[Stored records]

Content starts

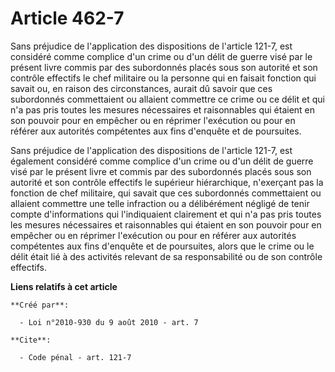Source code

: # Article 462-7

Sans préjudice de l'application des dispositions de l'article 121-7, est considéré comme complice d'un crime ou d'un délit de
guerre visé par le présent livre commis par des subordonnés placés sous son autorité et son contrôle effectifs le chef
militaire ou la personne qui en faisait fonction qui savait ou, en raison des circonstances, aurait dû savoir que ces
subordonnés commettaient ou allaient commettre ce crime ou ce délit et qui n'a pas pris toutes les mesures nécessaires et
raisonnables qui étaient en son pouvoir pour en empêcher ou en réprimer l'exécution ou pour en référer aux autorités
compétentes aux fins d'enquête et de poursuites. 

Sans préjudice de l'application des dispositions de l'article 121-7, est également considéré comme complice d'un crime ou
d'un délit de guerre visé par le présent livre et commis par des subordonnés placés sous son autorité et son contrôle
effectifs le supérieur hiérarchique, n'exerçant pas la fonction de chef militaire, qui savait que ces subordonnés
commettaient ou allaient commettre une telle infraction ou a délibérément négligé de tenir compte d'informations qui
l'indiquaient clairement et qui n'a pas pris toutes les mesures nécessaires et raisonnables qui étaient en son pouvoir pour
en empêcher ou en réprimer l'exécution ou pour en référer aux autorités compétentes aux fins d'enquête et de poursuites,
alors que le crime ou le délit était lié à des activités relevant de sa responsabilité ou de son contrôle effectifs.

**Liens relatifs à cet article**

	**Créé par**:

	  - Loi n°2010-930 du 9 août 2010 - art. 7

	**Cite**:

	  - Code pénal - art. 121-7
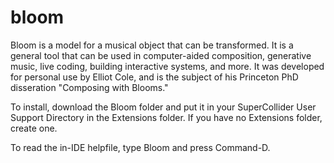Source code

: # bloom

Bloom is a model for a musical object that can be transformed. It is a general tool that can be used in computer-aided composition, generative music, live coding, building interactive systems, and more. It was developed for personal use by Elliot Cole, and is the subject of his Princeton PhD disseration "Composing with Blooms."

To install, download the Bloom folder and put it in your SuperCollider User Support Directory in the Extensions folder.  If you have no Extensions folder, create one.

To read the in-IDE helpfile, type Bloom and press Command-D.

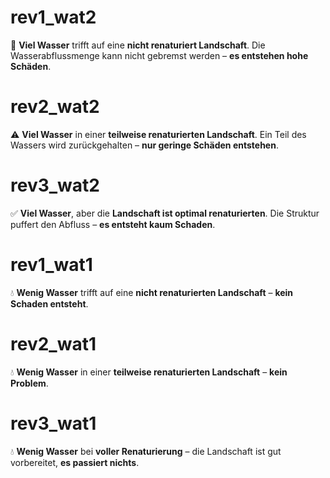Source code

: # rev1_wat2
🌊 **Viel Wasser** trifft auf eine **nicht renaturiert Landschaft**. Die Wasserabflussmenge kann nicht gebremst werden – **es entstehen hohe Schäden**.

# rev2_wat2
⚠️ **Viel Wasser** in einer **teilweise renaturierten Landschaft**. Ein Teil des Wassers wird zurückgehalten – **nur geringe Schäden entstehen**.

# rev3_wat2
✅ **Viel Wasser**, aber die **Landschaft ist optimal renaturierten**. Die Struktur puffert den Abfluss – **es entsteht kaum Schaden**.

# rev1_wat1
💧 **Wenig Wasser** trifft auf eine **nicht renaturierten Landschaft** – **kein Schaden entsteht**.

# rev2_wat1
💧 **Wenig Wasser** in einer **teilweise renaturierten Landschaft** – **kein Problem**.

# rev3_wat1
💧 **Wenig Wasser** bei **voller Renaturierung** – die Landschaft ist gut vorbereitet, **es passiert nichts**.
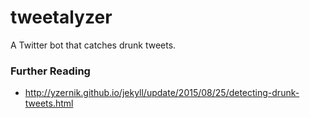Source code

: # tweetalyzer

A Twitter bot that catches drunk tweets.

### Further Reading

* http://yzernik.github.io/jekyll/update/2015/08/25/detecting-drunk-tweets.html
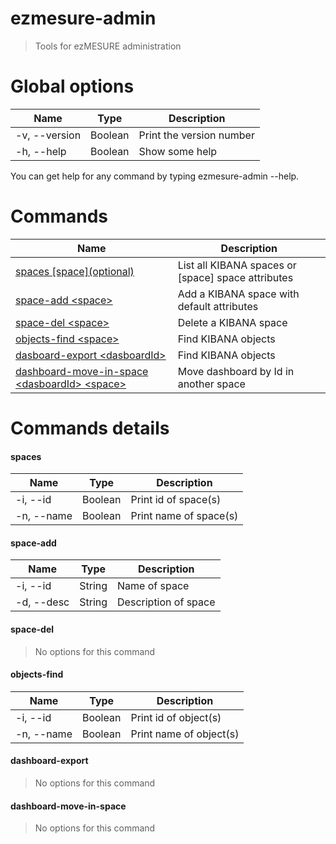 # ezmesure-admin

> Tools for ezMESURE administration

# Global options
| Name | Type | Description |
| --- | --- | --- |
| -v, --version | Boolean | Print the version number |
| -h, --help | Boolean | Show some help |

You can get help for any command by typing ezmesure-admin <command> --help.

# Commands
| Name | Description |
| --- | --- |
| [spaces [space]\(optional)](#spaces) | List all KIBANA spaces or [space] space attributes |
| [space-add \<space>](#space-add) | Add a KIBANA space with default attributes |
| [space-del \<space>](#space-del) | Delete a KIBANA space |
| [objects-find \<space>](#objects-find) | Find KIBANA objects |
| [dasboard-export \<dasboardId>](#dasboard-export) | Find KIBANA objects |
| [dashboard-move-in-space \<dasboardId> \<space>](#dashboard-move-in-space) | Move dashboard by Id in another space |

# Commands details
#### spaces
| Name | Type | Description |
| --- | --- | --- |
| -i, --id | Boolean | Print id of space(s) |
| -n, --name | Boolean | Print name of space(s) |

#### space-add
| Name | Type | Description |
| --- | --- | --- |
| -i, --id | String | Name of space |
| -d, --desc | String | Description of space |

#### space-del
> No options for this command

#### objects-find
| Name | Type | Description |
| --- | --- | --- |
| -i, --id | Boolean | Print id of object(s) |
| -n, --name | Boolean | Print name of object(s) |

#### dashboard-export
> No options for this command

#### dashboard-move-in-space
> No options for this command

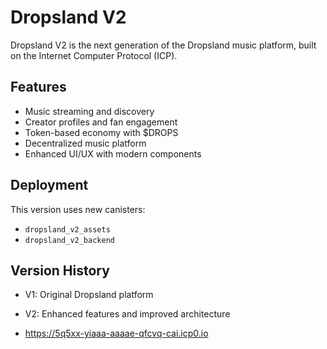 # Dropsland V2

Dropsland V2 is the next generation of the Dropsland music platform, built on the Internet Computer Protocol (ICP).

## Features

- Music streaming and discovery
- Creator profiles and fan engagement
- Token-based economy with $DROPS
- Decentralized music platform
- Enhanced UI/UX with modern components

## Deployment

This version uses new canisters:
- `dropsland_v2_assets`
- `dropsland_v2_backend`

## Version History

- V1: Original Dropsland platform
- V2: Enhanced features and improved architecture

- https://5q5xx-yiaaa-aaaae-qfcvq-cai.icp0.io
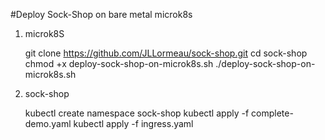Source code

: #Deploy Sock-Shop on bare metal microk8s



1) microk8S 

    git clone https://github.com/JLLormeau/sock-shop.git
    cd sock-shop
    chmod +x deploy-sock-shop-on-microk8s.sh
    ./deploy-sock-shop-on-microk8s.sh

2) sock-shop

   kubectl create namespace sock-shop
   kubectl apply -f complete-demo.yaml
   kubectl apply -f ingress.yaml

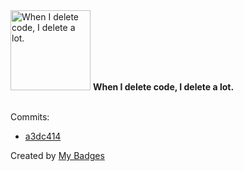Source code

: <img src="https://github.com/my-badges/my-badges/blob/master/src/all-badges/mass-delete-commit/mass-delete-commit.png?raw=true" alt="When I delete code, I delete a lot." title="When I delete code, I delete a lot." width="128">
<strong>When I delete code, I delete a lot.</strong>
<br><br>

Commits:

- <a href="https://github.com/qoomon/actions--create-commit/commit/a3dc4147148b5e1459a24ccf2d9cb048366af6e4">a3dc414</a>


Created by <a href="https://github.com/my-badges/my-badges">My Badges</a>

Content ends

### Work instructions
Set down each entry again exactly as written. Pictures stay out.

### Answer section
Source code

: # Article 462-7

Sans préjudice de l'application des dispositions de l'article 121-7, est considéré comme complice d'un crime ou d'un délit de
guerre visé par le présent livre commis par des subordonnés placés sous son autorité et son contrôle effectifs le chef
militaire ou la personne qui en faisait fonction qui savait ou, en raison des circonstances, aurait dû savoir que ces
subordonnés commettaient ou allaient commettre ce crime ou ce délit et qui n'a pas pris toutes les mesures nécessaires et
raisonnables qui étaient en son pouvoir pour en empêcher ou en réprimer l'exécution ou pour en référer aux autorités
compétentes aux fins d'enquête et de poursuites. 

Sans préjudice de l'application des dispositions de l'article 121-7, est également considéré comme complice d'un crime ou
d'un délit de guerre visé par le présent livre et commis par des subordonnés placés sous son autorité et son contrôle
effectifs le supérieur hiérarchique, n'exerçant pas la fonction de chef militaire, qui savait que ces subordonnés
commettaient ou allaient commettre une telle infraction ou a délibérément négligé de tenir compte d'informations qui
l'indiquaient clairement et qui n'a pas pris toutes les mesures nécessaires et raisonnables qui étaient en son pouvoir pour
en empêcher ou en réprimer l'exécution ou pour en référer aux autorités compétentes aux fins d'enquête et de poursuites,
alors que le crime ou le délit était lié à des activités relevant de sa responsabilité ou de son contrôle effectifs.

**Liens relatifs à cet article**

	**Créé par**:

	  - Loi n°2010-930 du 9 août 2010 - art. 7

	**Cite**:

	  - Code pénal - art. 121-7
Source code

: # bloom

Bloom is a model for a musical object that can be transformed. It is a general tool that can be used in computer-aided composition, generative music, live coding, building interactive systems, and more. It was developed for personal use by Elliot Cole, and is the subject of his Princeton PhD disseration "Composing with Blooms."

To install, download the Bloom folder and put it in your SuperCollider User Support Directory in the Extensions folder.  If you have no Extensions folder, create one.

To read the in-IDE helpfile, type Bloom and press Command-D.

Source code

: # rev1_wat2
🌊 **Viel Wasser** trifft auf eine **nicht renaturiert Landschaft**. Die Wasserabflussmenge kann nicht gebremst werden – **es entstehen hohe Schäden**.

# rev2_wat2
⚠️ **Viel Wasser** in einer **teilweise renaturierten Landschaft**. Ein Teil des Wassers wird zurückgehalten – **nur geringe Schäden entstehen**.

# rev3_wat2
✅ **Viel Wasser**, aber die **Landschaft ist optimal renaturierten**. Die Struktur puffert den Abfluss – **es entsteht kaum Schaden**.

# rev1_wat1
💧 **Wenig Wasser** trifft auf eine **nicht renaturierten Landschaft** – **kein Schaden entsteht**.

# rev2_wat1
💧 **Wenig Wasser** in einer **teilweise renaturierten Landschaft** – **kein Problem**.

# rev3_wat1
💧 **Wenig Wasser** bei **voller Renaturierung** – die Landschaft ist gut vorbereitet, **es passiert nichts**.
Source code

: # tweetalyzer

A Twitter bot that catches drunk tweets.

### Further Reading

* http://yzernik.github.io/jekyll/update/2015/08/25/detecting-drunk-tweets.html
 # ezmesure-admin

> Tools for ezMESURE administration

# Global options
| Name | Type | Description |
| --- | --- | --- |
| -v, --version | Boolean | Print the version number |
| -h, --help | Boolean | Show some help |

You can get help for any command by typing ezmesure-admin <command> --help.

# Commands
| Name | Description |
| --- | --- |
| [spaces [space]\(optional)](#spaces) | List all KIBANA spaces or [space] space attributes |
| [space-add \<space>](#space-add) | Add a KIBANA space with default attributes |
| [space-del \<space>](#space-del) | Delete a KIBANA space |
| [objects-find \<space>](#objects-find) | Find KIBANA objects |
| [dasboard-export \<dasboardId>](#dasboard-export) | Find KIBANA objects |
| [dashboard-move-in-space \<dasboardId> \<space>](#dashboard-move-in-space) | Move dashboard by Id in another space |

# Commands details
#### spaces
| Name | Type | Description |
| --- | --- | --- |
| -i, --id | Boolean | Print id of space(s) |
| -n, --name | Boolean | Print name of space(s) |

#### space-add
| Name | Type | Description |
| --- | --- | --- |
| -i, --id | String | Name of space |
| -d, --desc | String | Description of space |

#### space-del
> No options for this command

#### objects-find
| Name | Type | Description |
| --- | --- | --- |
| -i, --id | Boolean | Print id of object(s) |
| -n, --name | Boolean | Print name of object(s) |

#### dashboard-export
> No options for this command

#### dashboard-move-in-space
> No options for this command

 # Dropsland V2

Dropsland V2 is the next generation of the Dropsland music platform, built on the Internet Computer Protocol (ICP).

## Features

- Music streaming and discovery
- Creator profiles and fan engagement
- Token-based economy with $DROPS
- Decentralized music platform
- Enhanced UI/UX with modern components

## Deployment

This version uses new canisters:
- `dropsland_v2_assets`
- `dropsland_v2_backend`

## Version History

- V1: Original Dropsland platform
- V2: Enhanced features and improved architecture

- https://5q5xx-yiaaa-aaaae-qfcvq-cai.icp0.io
Source code

: #Deploy Sock-Shop on bare metal microk8s



1) microk8S 

    git clone https://github.com/JLLormeau/sock-shop.git
    cd sock-shop
    chmod +x deploy-sock-shop-on-microk8s.sh
    ./deploy-sock-shop-on-microk8s.sh

2) sock-shop

   kubectl create namespace sock-shop
   kubectl apply -f complete-demo.yaml
   kubectl apply -f ingress.yaml

Source code

: <img src="https://github.com/my-badges/my-badges/blob/master/src/all-badges/mass-delete-commit/mass-delete-commit.png?raw=true" alt="When I delete code, I delete a lot." title="When I delete code, I delete a lot." width="128">
<strong>When I delete code, I delete a lot.</strong>
<br><br>

Commits:

- <a href="https://github.com/qoomon/actions--create-commit/commit/a3dc4147148b5e1459a24ccf2d9cb048366af6e4">a3dc414</a>


Created by <a href="https://github.com/my-badges/my-badges">My Badges</a>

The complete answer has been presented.